[Page images and extracted text]
• • • • • • •

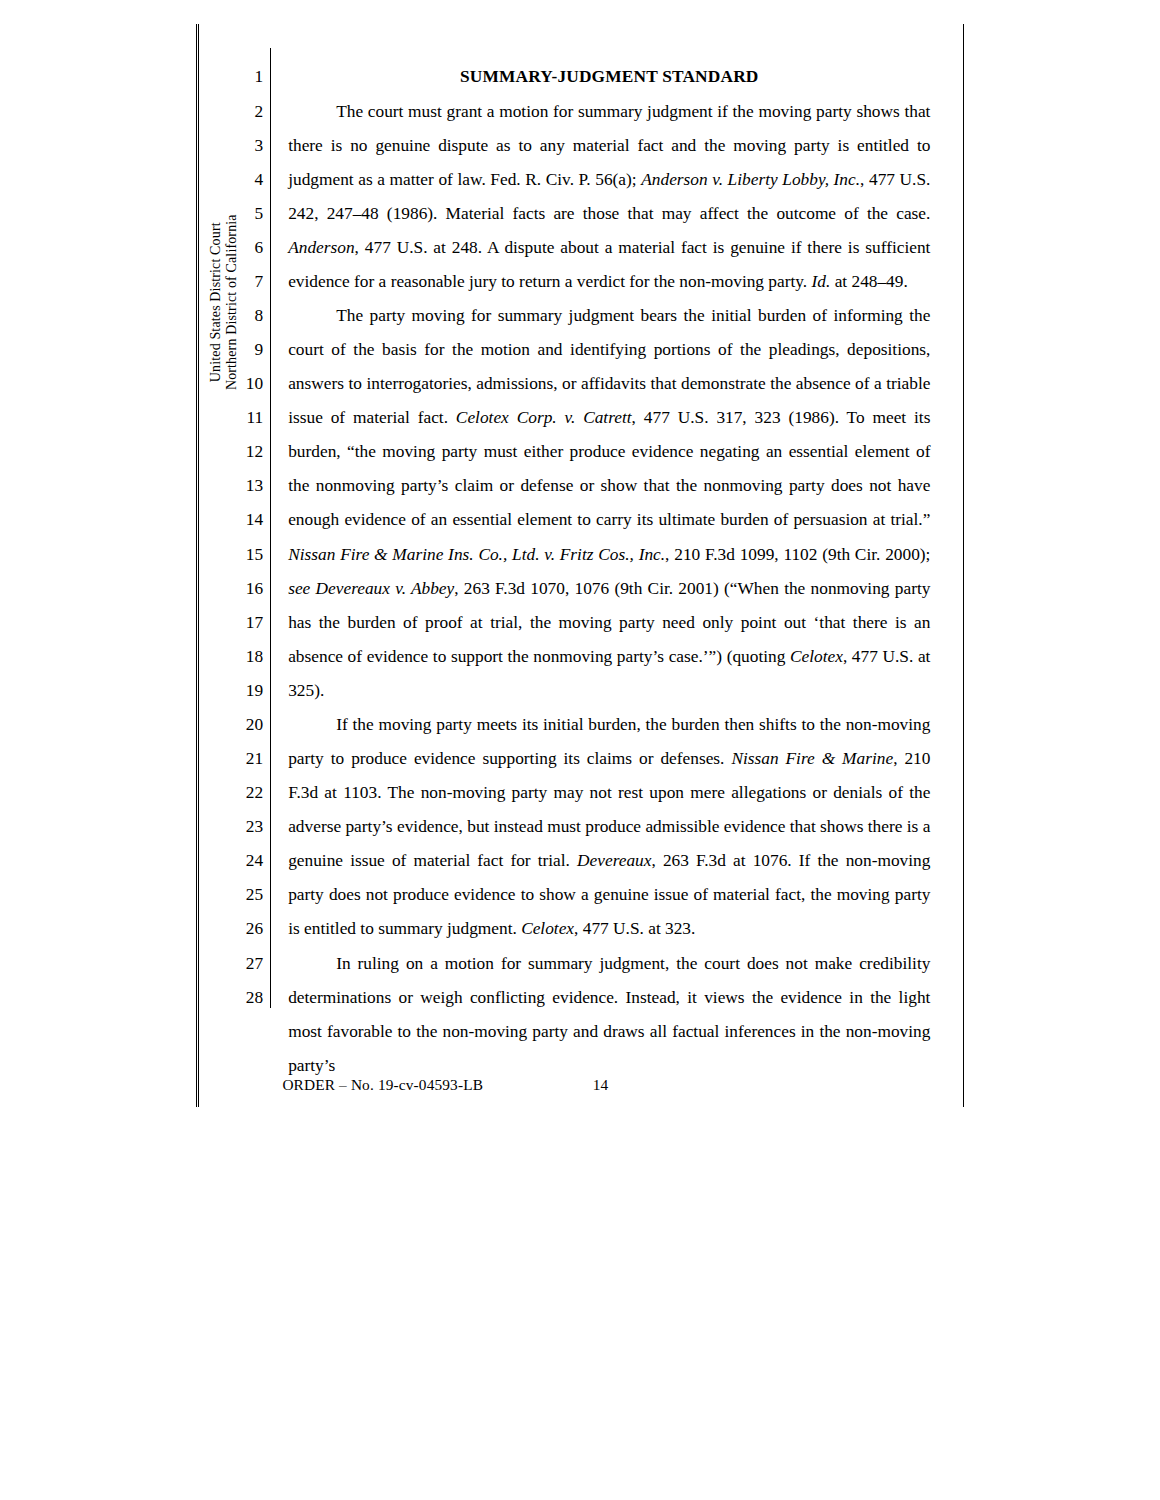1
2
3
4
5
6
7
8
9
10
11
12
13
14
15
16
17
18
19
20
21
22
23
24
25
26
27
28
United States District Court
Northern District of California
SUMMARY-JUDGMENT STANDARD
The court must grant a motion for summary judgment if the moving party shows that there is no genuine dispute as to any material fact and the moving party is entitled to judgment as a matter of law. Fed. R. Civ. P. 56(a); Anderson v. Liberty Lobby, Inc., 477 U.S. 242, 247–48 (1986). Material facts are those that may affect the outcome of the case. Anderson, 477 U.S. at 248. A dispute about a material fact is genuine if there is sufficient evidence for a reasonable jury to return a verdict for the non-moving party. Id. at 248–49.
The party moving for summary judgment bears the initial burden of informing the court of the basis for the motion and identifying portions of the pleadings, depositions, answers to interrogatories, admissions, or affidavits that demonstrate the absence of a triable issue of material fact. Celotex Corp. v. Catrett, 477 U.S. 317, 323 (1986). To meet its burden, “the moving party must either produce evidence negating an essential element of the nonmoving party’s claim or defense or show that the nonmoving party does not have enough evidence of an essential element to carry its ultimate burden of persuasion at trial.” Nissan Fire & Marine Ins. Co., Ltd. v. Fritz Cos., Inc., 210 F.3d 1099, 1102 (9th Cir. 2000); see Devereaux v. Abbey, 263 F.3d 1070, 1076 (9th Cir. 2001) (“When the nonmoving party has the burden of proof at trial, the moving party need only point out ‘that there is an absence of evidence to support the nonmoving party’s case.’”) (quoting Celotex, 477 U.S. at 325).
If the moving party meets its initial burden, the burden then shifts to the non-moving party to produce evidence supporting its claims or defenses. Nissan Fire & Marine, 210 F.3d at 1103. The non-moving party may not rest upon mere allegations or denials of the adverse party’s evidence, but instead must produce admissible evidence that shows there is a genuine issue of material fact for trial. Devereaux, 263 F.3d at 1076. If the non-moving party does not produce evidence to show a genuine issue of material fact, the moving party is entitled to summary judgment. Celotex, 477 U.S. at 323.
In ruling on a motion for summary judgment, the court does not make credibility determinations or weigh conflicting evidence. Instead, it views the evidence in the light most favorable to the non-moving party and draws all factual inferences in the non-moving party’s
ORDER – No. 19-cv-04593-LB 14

• • • • • • •

DIRECTIONS | From the first line to the last, give the data again exactly, but without pictures.

ANSWER TO THIS EXERCISE |
1
2
3
4
5
6
7
8
9
10
11
12
13
14
15
16
17
18
19
20
21
22
23
24
25
26
27
28
United States District Court
Northern District of California
SUMMARY-JUDGMENT STANDARD
The court must grant a motion for summary judgment if the moving party shows that there is no genuine dispute as to any material fact and the moving party is entitled to judgment as a matter of law. Fed. R. Civ. P. 56(a); Anderson v. Liberty Lobby, Inc., 477 U.S. 242, 247–48 (1986). Material facts are those that may affect the outcome of the case. Anderson, 477 U.S. at 248. A dispute about a material fact is genuine if there is sufficient evidence for a reasonable jury to return a verdict for the non-moving party. Id. at 248–49.
The party moving for summary judgment bears the initial burden of informing the court of the basis for the motion and identifying portions of the pleadings, depositions, answers to interrogatories, admissions, or affidavits that demonstrate the absence of a triable issue of material fact. Celotex Corp. v. Catrett, 477 U.S. 317, 323 (1986). To meet its burden, “the moving party must either produce evidence negating an essential element of the nonmoving party’s claim or defense or show that the nonmoving party does not have enough evidence of an essential element to carry its ultimate burden of persuasion at trial.” Nissan Fire & Marine Ins. Co., Ltd. v. Fritz Cos., Inc., 210 F.3d 1099, 1102 (9th Cir. 2000); see Devereaux v. Abbey, 263 F.3d 1070, 1076 (9th Cir. 2001) (“When the nonmoving party has the burden of proof at trial, the moving party need only point out ‘that there is an absence of evidence to support the nonmoving party’s case.’”) (quoting Celotex, 477 U.S. at 325).
If the moving party meets its initial burden, the burden then shifts to the non-moving party to produce evidence supporting its claims or defenses. Nissan Fire & Marine, 210 F.3d at 1103. The non-moving party may not rest upon mere allegations or denials of the adverse party’s evidence, but instead must produce admissible evidence that shows there is a genuine issue of material fact for trial. Devereaux, 263 F.3d at 1076. If the non-moving party does not produce evidence to show a genuine issue of material fact, the moving party is entitled to summary judgment. Celotex, 477 U.S. at 323.
In ruling on a motion for summary judgment, the court does not make credibility determinations or weigh conflicting evidence. Instead, it views the evidence in the light most favorable to the non-moving party and draws all factual inferences in the non-moving party’s
ORDER – No. 19-cv-04593-LB 14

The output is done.